*TASKS:*
• A. From the kernel bug report, list every scheduler name that appears in the output of the cat command on /sys/block/sda/queue/scheduler.
• B. According to the kernel bug report, what happens to the system after 5 minutes once the kernel gets stuck?

SOURCE DOCUMENT START

Description Vladimir Lomov 2017-08-16 06:23:59 UTC
Created attachment 257941 [details]
This is copy-pasted from terminal (output of journalctl -k -f)

I'm using Archlinux x86_64 and the distro ships linux kernel ver. 4.12.7. I enable BFQ scheduler using kernel parameter and udev rule:

[grub, kernel parameter]
systemd.unified_cgroup_hierarchy=1 scsi_mod.use_blk_mq=1

[udev rule]
ACTION=="add|change", KERNEL=="sd[a-z]", ATTR{queue/scheduler}="bfq"

After the boot I checked that disks are use bfq scheduler:

$ cat /sys/block/sda/queue/scheduler
mq-deadline kyber [bfq] none

Now I'm starting systemd-nspawn instance files of which are located on disk governed by bfq. This instance is used to run Yandex.Disk to synchronize files and directories. A few seconds after that system hangs. I was able to get messages from kernel (it is not 100% possible).

If I use another scheduler, kyber for example, all works fine.

Let me know if more details are needed.

P.S. I already filed bug report on distro bug tracker.

---
WBR, Vladimir Lomov
Comment 1 Vladimir Lomov 2017-08-16 06:24:55 UTC
Forgot to add url to distro bug report (it has some details)
https://bugs.archlinux.org/task/55149
Comment 2 Vladimir Lomov 2017-08-16 06:28:18 UTC
Created attachment 257943 [details]
This is collected using netcosole

This data is taken from netconsole. I had started system-nspawn instance several times to try to get something meaningful, but when kernel stuck nothing is printed. After 5 minutes watchdog restarts the system. Finally I was able to obtain something useful when I started second systemd-nspawn instance and then the first one.
Comment 3 Jens Axboe 2017-08-16 14:49:17 UTC
I have forwarded this report to Paolo, doesn't look like he has a bugzilla account.

SOURCE DOCUMENT END
PROVIDED DATA START

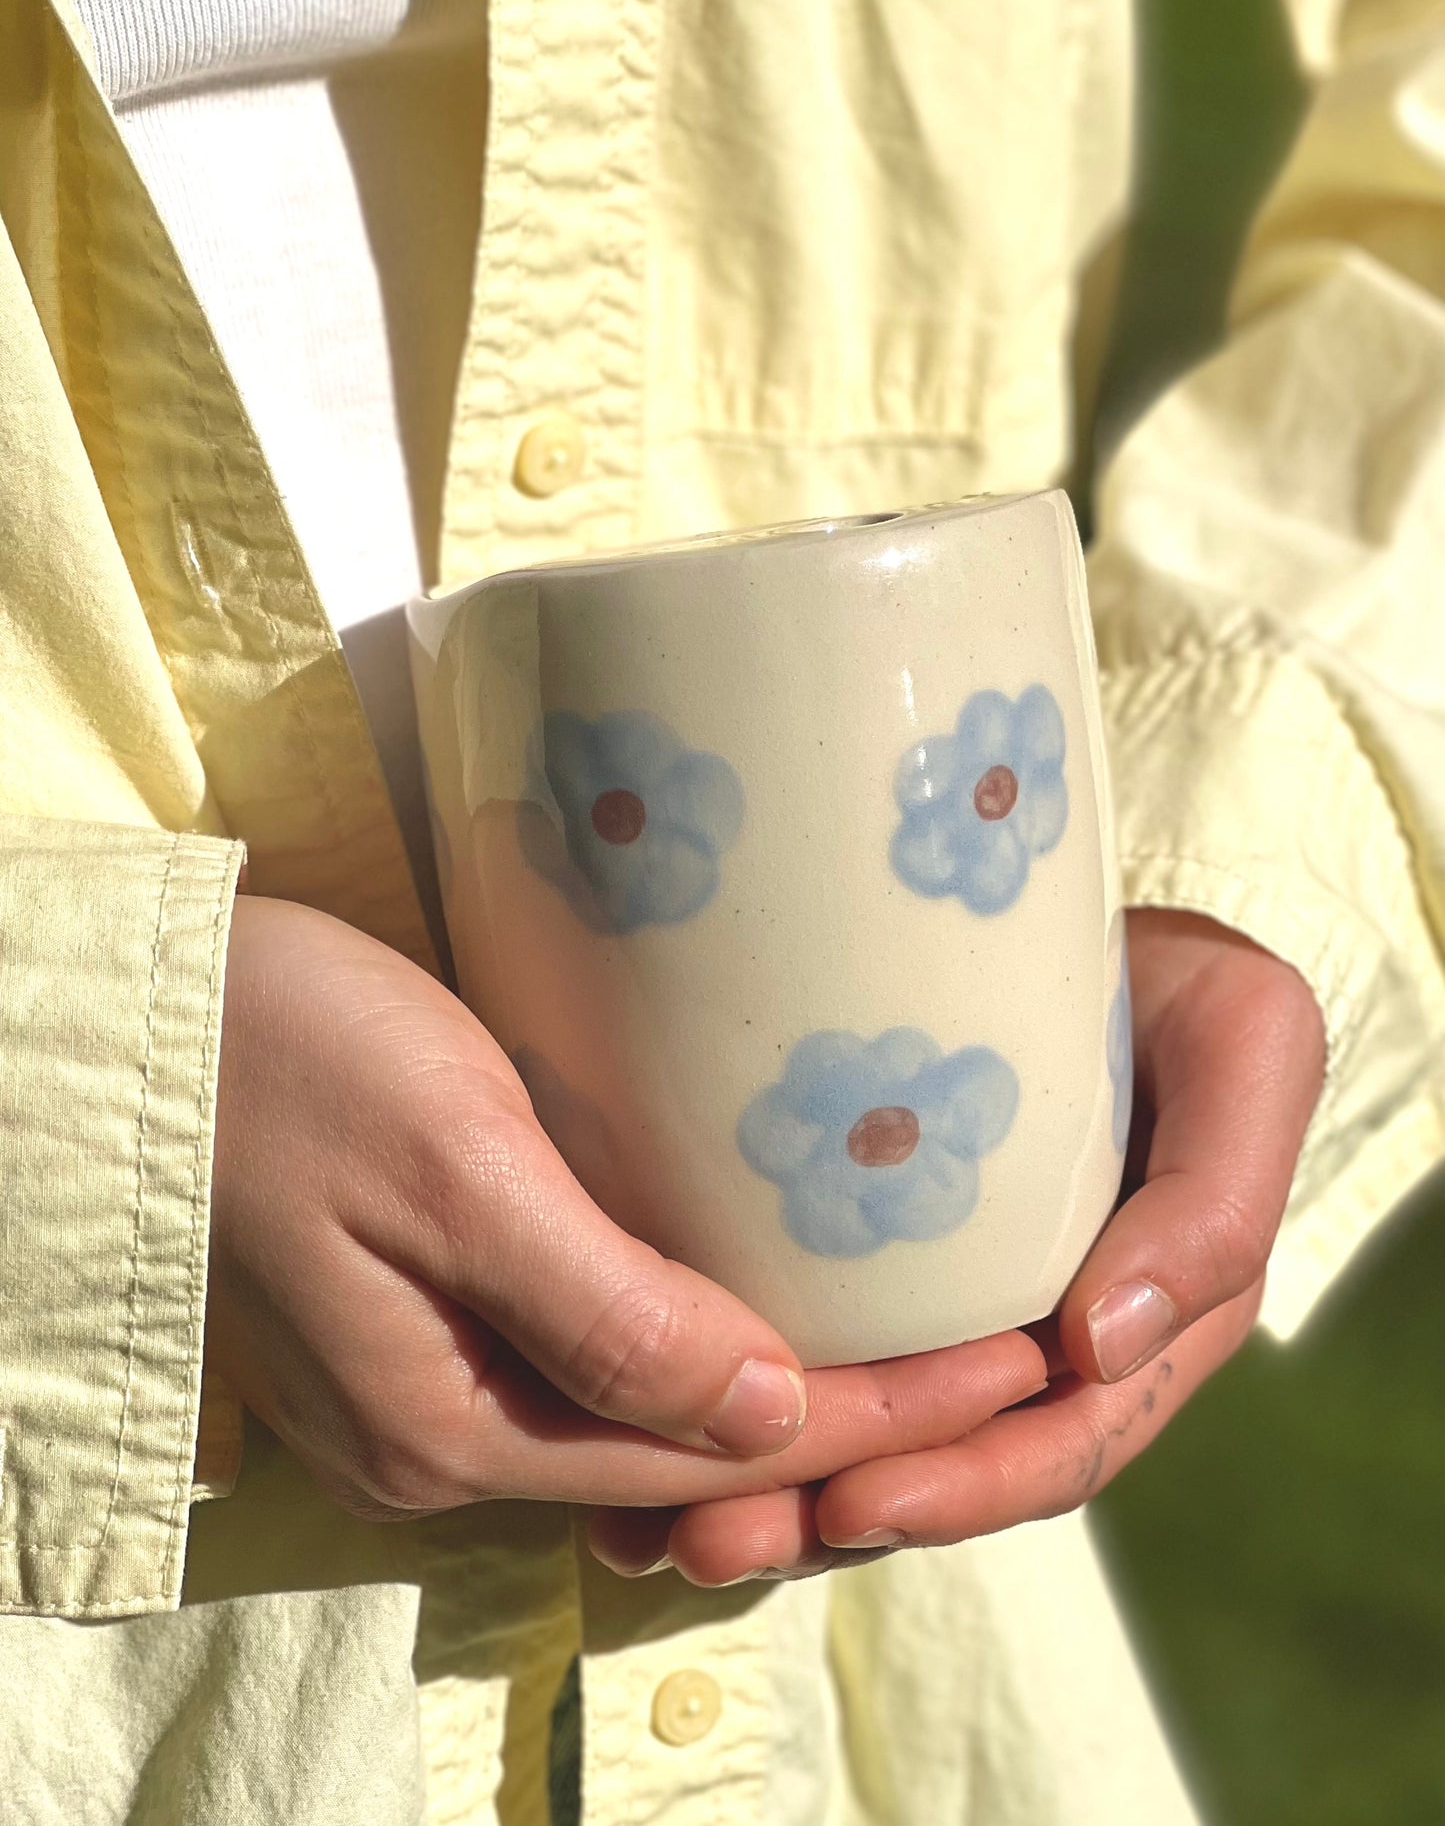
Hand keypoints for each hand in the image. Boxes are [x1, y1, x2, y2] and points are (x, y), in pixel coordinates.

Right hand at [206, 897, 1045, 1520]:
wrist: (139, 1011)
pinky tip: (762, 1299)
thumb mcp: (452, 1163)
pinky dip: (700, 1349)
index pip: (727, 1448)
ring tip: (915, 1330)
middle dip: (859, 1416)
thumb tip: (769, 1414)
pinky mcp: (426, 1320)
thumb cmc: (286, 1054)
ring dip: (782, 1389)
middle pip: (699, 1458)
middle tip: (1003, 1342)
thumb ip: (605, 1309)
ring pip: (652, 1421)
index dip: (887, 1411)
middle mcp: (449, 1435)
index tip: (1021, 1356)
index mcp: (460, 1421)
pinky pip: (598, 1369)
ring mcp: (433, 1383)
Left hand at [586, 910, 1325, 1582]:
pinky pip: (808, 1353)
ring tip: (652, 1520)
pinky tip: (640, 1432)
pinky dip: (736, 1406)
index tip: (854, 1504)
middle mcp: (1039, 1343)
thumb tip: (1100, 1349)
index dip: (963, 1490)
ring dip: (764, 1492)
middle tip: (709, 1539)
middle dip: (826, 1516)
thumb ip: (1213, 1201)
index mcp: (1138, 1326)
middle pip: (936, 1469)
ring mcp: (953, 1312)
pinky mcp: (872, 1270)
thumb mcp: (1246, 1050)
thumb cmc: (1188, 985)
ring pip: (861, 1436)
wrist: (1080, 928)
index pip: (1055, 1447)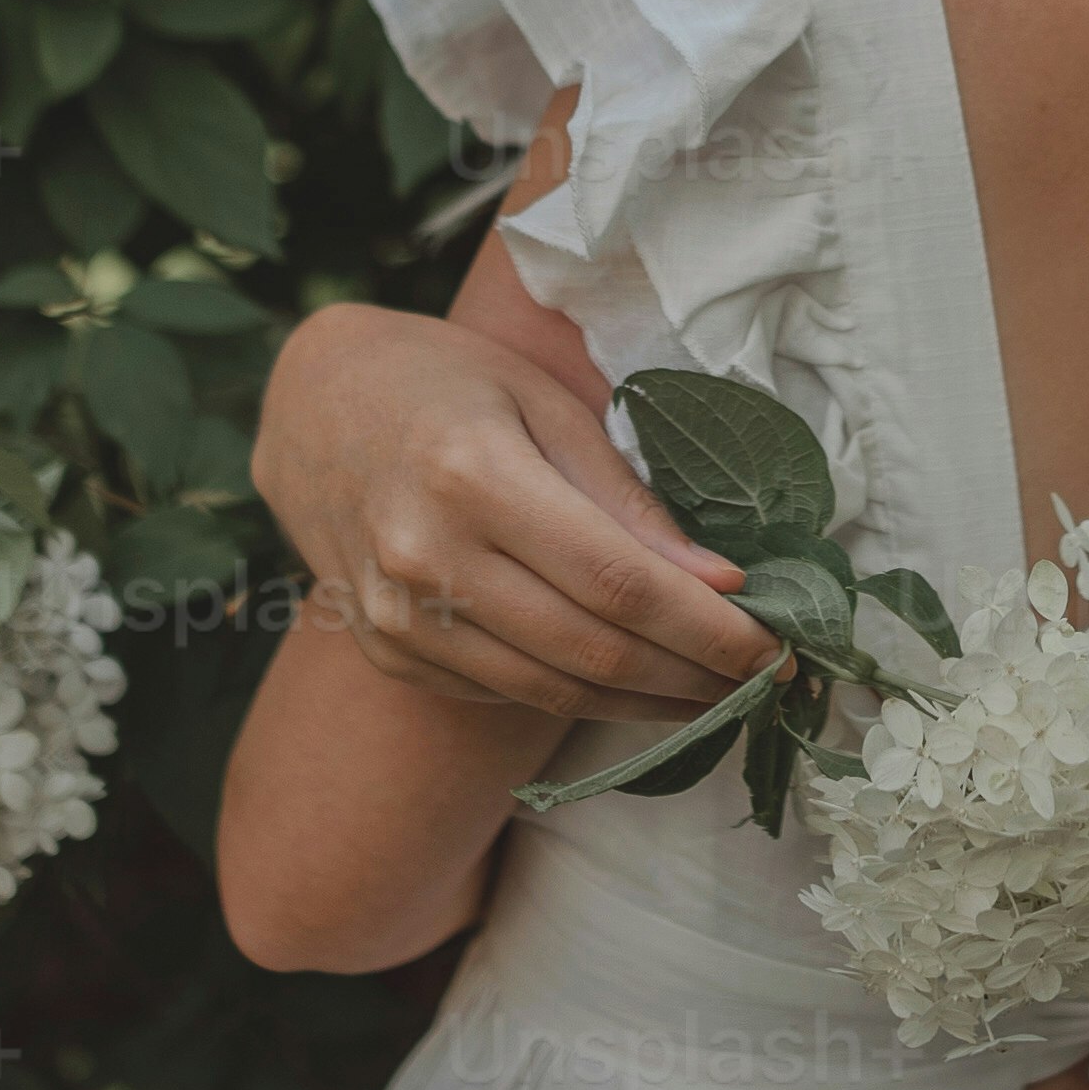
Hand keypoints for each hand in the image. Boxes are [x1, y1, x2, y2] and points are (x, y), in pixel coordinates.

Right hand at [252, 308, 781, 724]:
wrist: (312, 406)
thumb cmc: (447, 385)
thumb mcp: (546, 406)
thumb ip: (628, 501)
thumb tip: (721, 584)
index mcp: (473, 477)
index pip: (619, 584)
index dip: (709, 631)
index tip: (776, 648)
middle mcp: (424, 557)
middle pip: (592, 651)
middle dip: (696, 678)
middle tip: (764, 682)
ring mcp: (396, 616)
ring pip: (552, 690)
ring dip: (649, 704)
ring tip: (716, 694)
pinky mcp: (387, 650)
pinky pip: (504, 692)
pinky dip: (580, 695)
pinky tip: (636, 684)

PROVIDED DATA END
PROVIDED DATA START

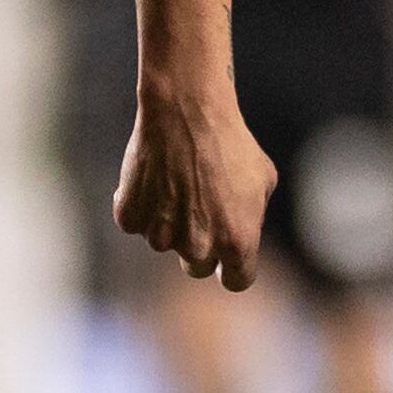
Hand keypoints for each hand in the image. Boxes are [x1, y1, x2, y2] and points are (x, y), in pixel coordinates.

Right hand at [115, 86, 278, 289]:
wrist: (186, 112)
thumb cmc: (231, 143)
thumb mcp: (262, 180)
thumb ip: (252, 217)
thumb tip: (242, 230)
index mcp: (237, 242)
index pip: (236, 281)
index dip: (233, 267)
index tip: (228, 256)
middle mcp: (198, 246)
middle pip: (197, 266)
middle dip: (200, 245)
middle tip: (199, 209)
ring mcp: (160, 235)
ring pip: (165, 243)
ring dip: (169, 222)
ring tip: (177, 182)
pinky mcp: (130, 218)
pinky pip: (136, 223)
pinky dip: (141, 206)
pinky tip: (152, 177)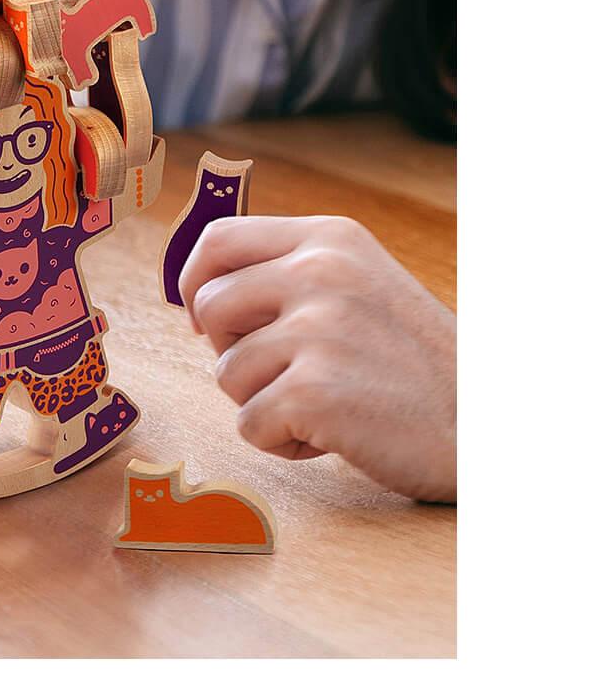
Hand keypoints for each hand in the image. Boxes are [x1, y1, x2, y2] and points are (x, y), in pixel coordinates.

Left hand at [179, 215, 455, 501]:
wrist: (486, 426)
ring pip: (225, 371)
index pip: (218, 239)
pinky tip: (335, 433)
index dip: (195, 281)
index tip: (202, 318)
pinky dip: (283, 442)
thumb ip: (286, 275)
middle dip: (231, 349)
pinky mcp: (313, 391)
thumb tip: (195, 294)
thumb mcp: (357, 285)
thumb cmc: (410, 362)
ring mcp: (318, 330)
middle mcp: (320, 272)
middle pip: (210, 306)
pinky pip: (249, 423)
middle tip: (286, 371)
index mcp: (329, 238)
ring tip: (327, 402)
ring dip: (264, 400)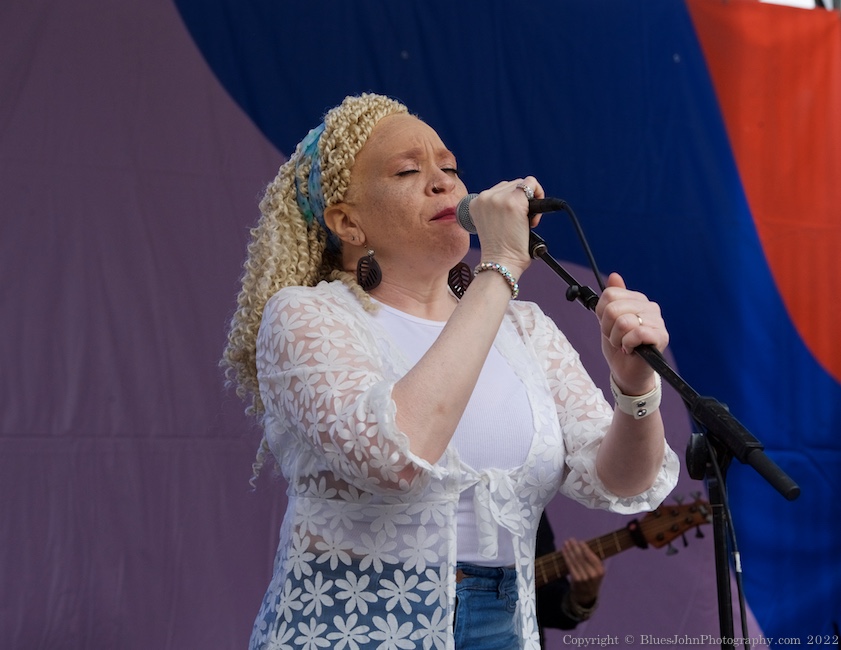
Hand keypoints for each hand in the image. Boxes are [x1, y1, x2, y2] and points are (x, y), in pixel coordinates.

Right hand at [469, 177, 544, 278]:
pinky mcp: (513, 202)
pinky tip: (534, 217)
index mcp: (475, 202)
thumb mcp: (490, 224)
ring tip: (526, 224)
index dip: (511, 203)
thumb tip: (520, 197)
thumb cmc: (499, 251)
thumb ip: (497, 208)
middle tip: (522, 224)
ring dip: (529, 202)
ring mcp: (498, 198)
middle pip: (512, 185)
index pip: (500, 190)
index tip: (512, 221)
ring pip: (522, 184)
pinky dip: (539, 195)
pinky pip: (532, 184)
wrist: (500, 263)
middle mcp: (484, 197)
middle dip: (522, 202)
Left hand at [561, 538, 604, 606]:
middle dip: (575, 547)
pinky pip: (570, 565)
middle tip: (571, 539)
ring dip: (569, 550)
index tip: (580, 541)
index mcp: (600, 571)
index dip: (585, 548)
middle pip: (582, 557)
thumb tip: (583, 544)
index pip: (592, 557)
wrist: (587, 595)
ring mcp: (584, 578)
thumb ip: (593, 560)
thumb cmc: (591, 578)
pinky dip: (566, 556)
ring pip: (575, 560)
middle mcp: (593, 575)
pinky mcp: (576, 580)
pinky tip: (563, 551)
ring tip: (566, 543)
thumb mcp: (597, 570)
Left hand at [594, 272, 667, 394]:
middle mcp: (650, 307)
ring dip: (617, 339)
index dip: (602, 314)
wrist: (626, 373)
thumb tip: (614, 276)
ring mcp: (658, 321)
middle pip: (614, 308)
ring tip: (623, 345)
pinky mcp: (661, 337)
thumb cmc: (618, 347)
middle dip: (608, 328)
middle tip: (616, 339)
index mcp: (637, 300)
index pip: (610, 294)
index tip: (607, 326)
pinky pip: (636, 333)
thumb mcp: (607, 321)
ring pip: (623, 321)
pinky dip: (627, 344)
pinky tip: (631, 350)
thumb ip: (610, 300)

PROVIDED DATA END

*RESPONSES:*
• A. mq-deadline, kyber, bfq, none

• B. The watchdog restarts the system.